Hewlett Packard Enterprise Co disclosed sales by President and CEO Antonio Neri. The Form 4 shows Neri sold 264,432 shares of common stock on March 25, 2026, in two tranches for total proceeds of $6.66 million. The filing reports weighted average prices of $24.7946 for 179,834 shares and $26.002 for 84,598 shares. After these disposals, Neri directly owns 1,837,329 shares. The filing observed that the stock traded near a 52-week high of $26.44 and noted a 54% gain over the prior year. InvestingPro commentary included with the filing indicated the stock currently appeared overvalued relative to its Fair Value.
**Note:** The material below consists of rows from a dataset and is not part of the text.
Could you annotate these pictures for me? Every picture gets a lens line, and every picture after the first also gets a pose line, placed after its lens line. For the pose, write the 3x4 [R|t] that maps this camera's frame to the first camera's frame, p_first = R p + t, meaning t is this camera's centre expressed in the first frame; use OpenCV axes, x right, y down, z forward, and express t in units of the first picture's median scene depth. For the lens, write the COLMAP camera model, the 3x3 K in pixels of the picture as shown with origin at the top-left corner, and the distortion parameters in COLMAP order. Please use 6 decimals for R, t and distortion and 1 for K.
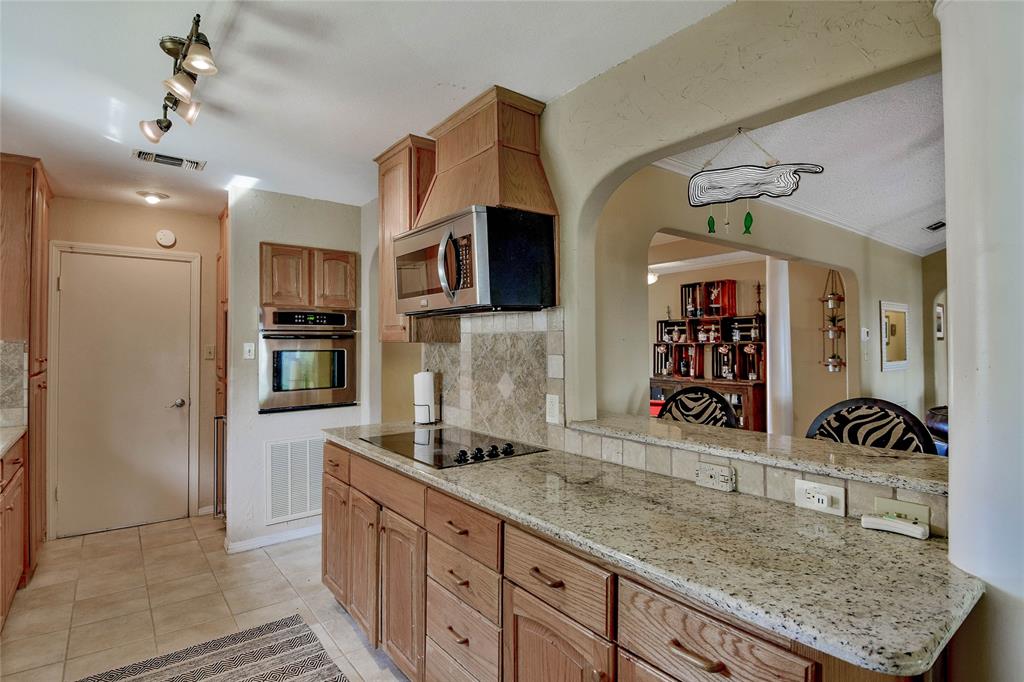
lens RADIAL K [[517.3, 0, 507.5], [0, 517.3, 336.8], [0, 0, 1]] dist [0.012507, -0.021521]
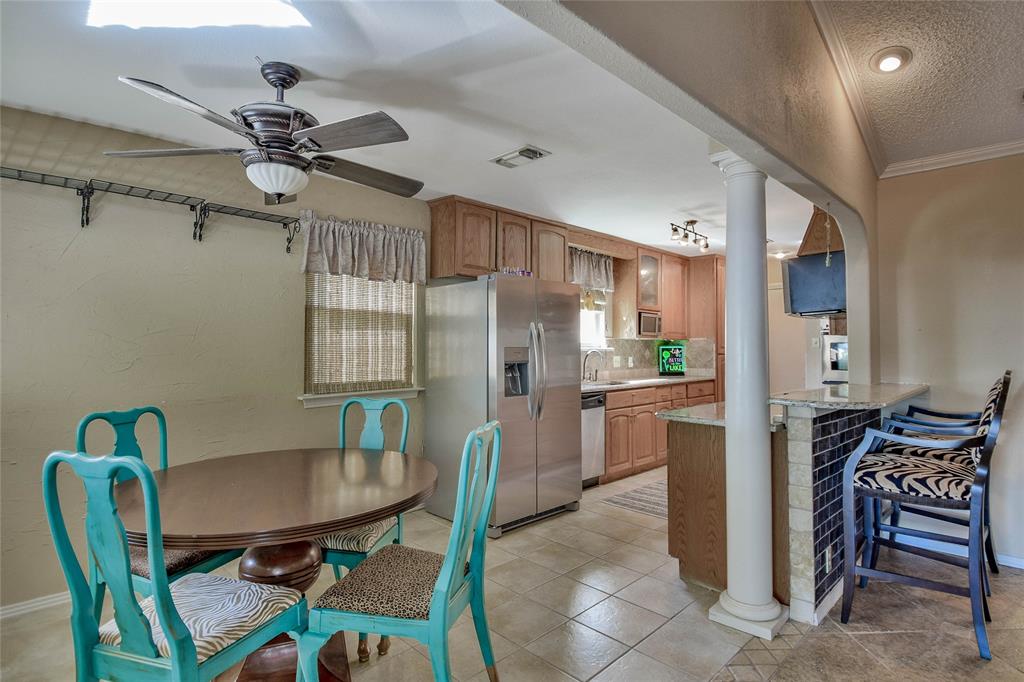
lens RADIAL K [[517.3, 0, 507.5], [0, 517.3, 336.8], [0, 0, 1]] dist [0.012507, -0.021521]
pose [[0.115364, -0.019850, -0.993125, 0.964286], [0.014040, 0.999733, -0.018351, 0.024049], [0.993224, -0.011827, 0.115612, -0.115416]]
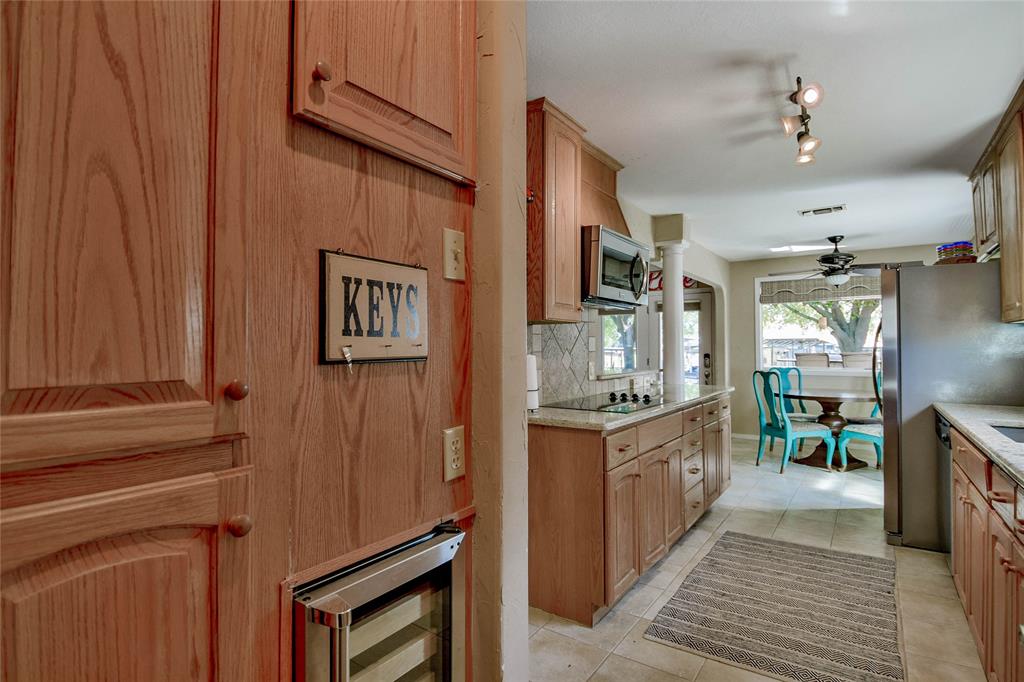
lens RADIAL K [[510.1, 0, 508.3], [0, 510.1, 338.6], [0, 0, 1]] dist [-0.002889, -0.019840]
pose [[-0.288362, 0.018301, 0.957347, -0.870113], [-0.009559, 0.999712, -0.021990, 0.049952], [-0.957474, -0.015492, -0.288104, 1.103122]]
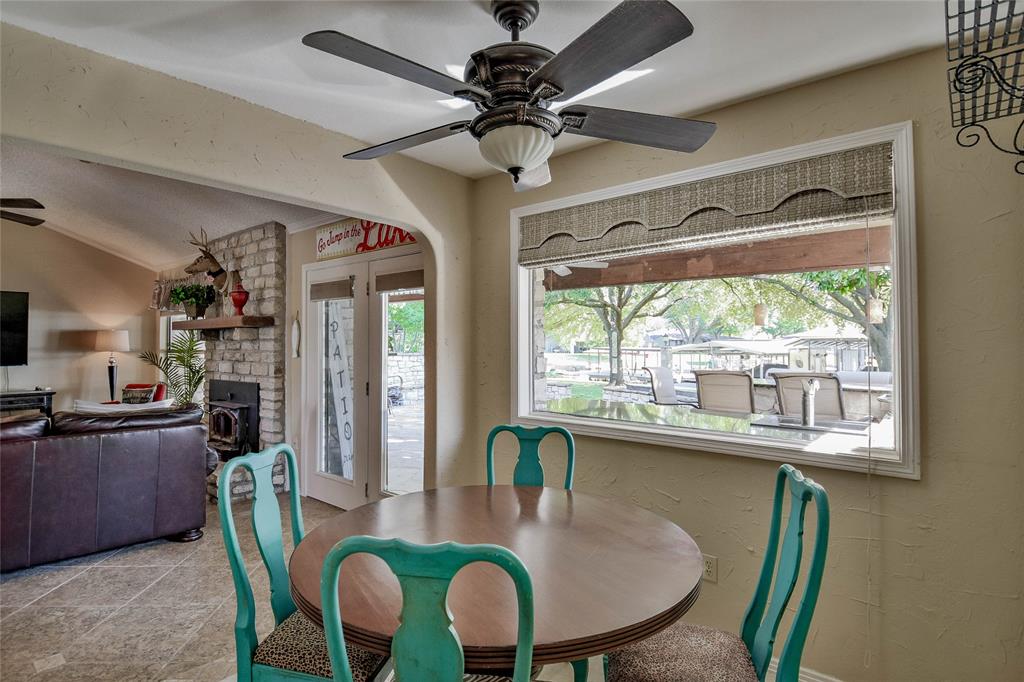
lens RADIAL K [[517.3, 0, 507.5], [0, 517.3, 336.8], [0, 0, 1]] dist [0.012507, -0.021521]
pose [[-0.192555, 0.019096, 0.981100, -0.124169], [-0.017276, 0.999590, -0.022846, 0.001591], [-0.981134, -0.021349, -0.192146, -0.216590]]
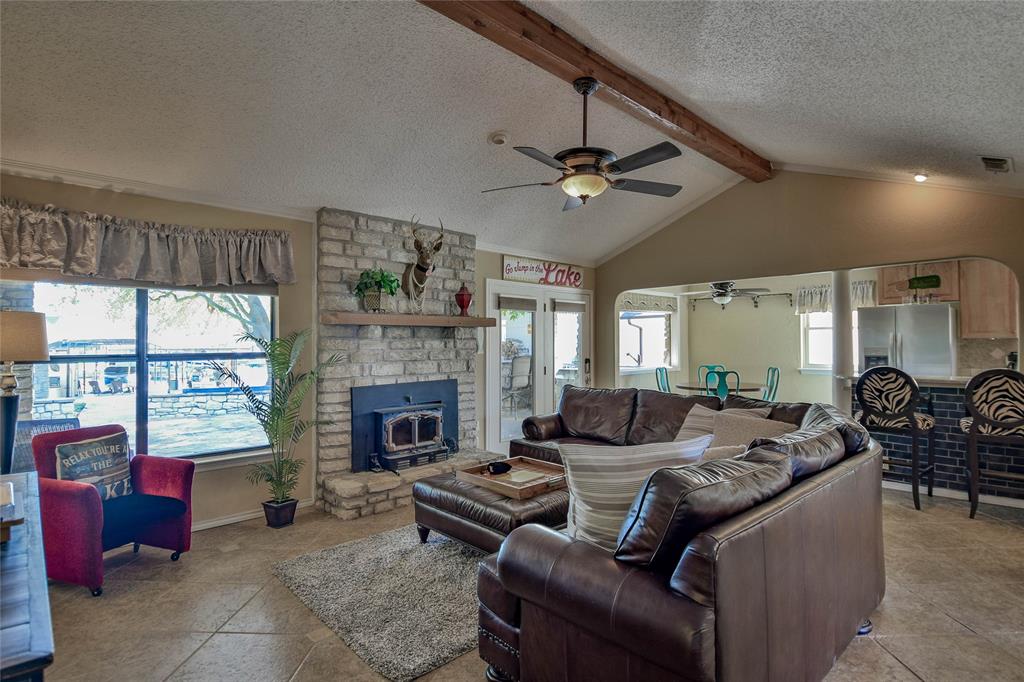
lens RADIAL K [[510.1, 0, 508.3], [0, 510.1, 338.6], [0, 0, 1]] dist [-0.002889, -0.019840]
pose [[-0.995881, 0.008536, -0.090264, 1.392591], [0.010733, 0.999657, -0.023886, 0.024880], [0.090029, -0.024757, -0.995631, 1.693571]]
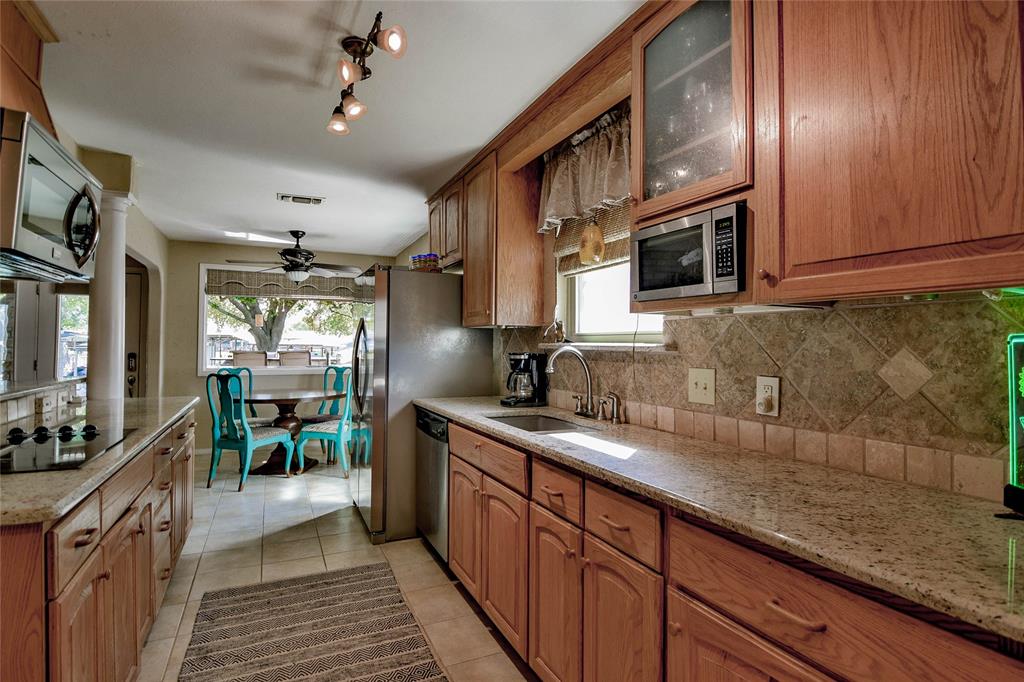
lens RADIAL K [[518.5, 0, 511.7], [0, 518.5, 333.9], [0, 0, 1]] dist [0.011621, -0.031647]
pose [[-0.974742, -0.000379, 0.223333, -0.640813], [-0.008263, 0.999375, -0.034369, 0.044781], [-0.223180, -0.035346, -0.974136, 1.048118]]
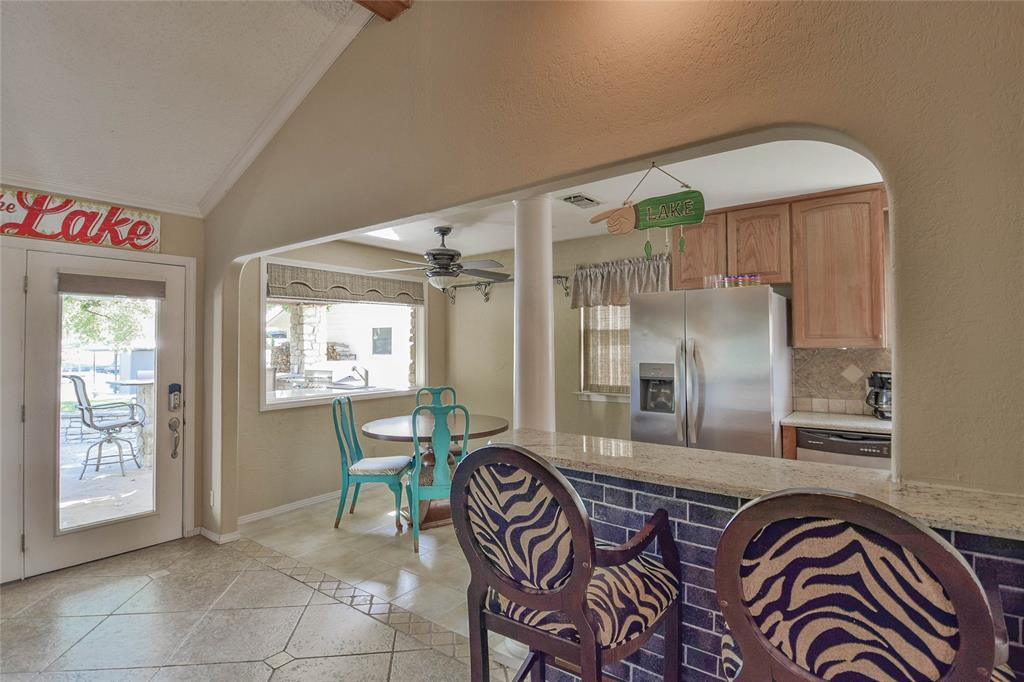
lens RADIAL K [[510.1, 0, 508.3], [0, 510.1, 338.6], [0, 0, 1]] dist [-0.002889, -0.019840]
pose [[-0.967406, 0.003877, -0.253200, 0.488079], [0.011292, 0.999549, -0.027837, 0.002170], [0.252978, -0.029789, -0.967013, 0.946631]]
Context and considerations

The SEC Form 4 disclosures provide precise transactional detail that enables market participants to see when insiders and large holders change their stakes. The purchases highlighted in the filings include a mix of insider and significant shareholder buys in smaller-cap and income-generating names, while the sales include large blocks disposed by executives and institutional holders across more market-capitalized technology and infrastructure companies. The filings also pair each transaction with snapshot market metrics and third-party assessments referenced in the filings, such as dividend yields, 52-week highs and lows, price performance over select periods, Fair Value commentary from the cited analytics provider and, where applicable, analyst actions and recent company financial results.
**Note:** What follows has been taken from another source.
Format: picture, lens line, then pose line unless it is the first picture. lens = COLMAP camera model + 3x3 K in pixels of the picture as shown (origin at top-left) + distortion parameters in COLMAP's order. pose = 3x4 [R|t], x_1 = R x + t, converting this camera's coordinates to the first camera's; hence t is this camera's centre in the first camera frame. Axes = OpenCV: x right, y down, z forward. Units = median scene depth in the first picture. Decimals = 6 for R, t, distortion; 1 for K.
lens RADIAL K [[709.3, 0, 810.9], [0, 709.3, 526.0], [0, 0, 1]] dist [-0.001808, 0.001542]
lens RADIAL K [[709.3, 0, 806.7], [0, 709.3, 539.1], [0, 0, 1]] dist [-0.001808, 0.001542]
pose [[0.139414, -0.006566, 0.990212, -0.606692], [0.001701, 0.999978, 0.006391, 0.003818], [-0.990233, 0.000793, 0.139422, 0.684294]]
Investors using these disclosures may interpret purchases as expressions of confidence from insiders or major holders, particularly where buyers increase direct holdings or increase stake sizes. Sales, by contrast, can reflect a range of motivations from liquidity needs to diversified portfolio management; some reported sales were executed under pre-arranged plans such as the Rule 10b5-1 arrangement disclosed by CoreWeave’s CEO. The filings do not, however, specify the motivations behind individual trades; those are matters for interpretation and are not stated within the Form 4s themselves.

Closing observation

Friday’s filings underscore how insider activity continues to span sectors and market capitalizations. The reported transactions provide an indication of how executives, directors and large holders are repositioning ownership in their respective companies, and they are accompanied in the filings by market snapshots and third-party analysis for additional frame of reference. Market participants and analysts may consider these disclosures alongside other fundamental and technical information when assessing investment implications.

Risks

  • Insider sales can be driven by reasons other than negative company outlook, such as personal liquidity needs or portfolio diversification. This affects interpretation across sectors including technology, cloud infrastructure and industrials.
  • Stocks cited in the filings show varied recent performance and volatility - including steep declines and sharp YTD gains - which introduces market risk for investors assessing these names in energy, cloud infrastructure and small-cap healthcare.
  • Some transactions were executed under pre-arranged plans (for example, CoreWeave’s Rule 10b5-1 plan), limiting the ability to infer contemporaneous insider sentiment; this has implications for interpreting insider activity in the technology sector.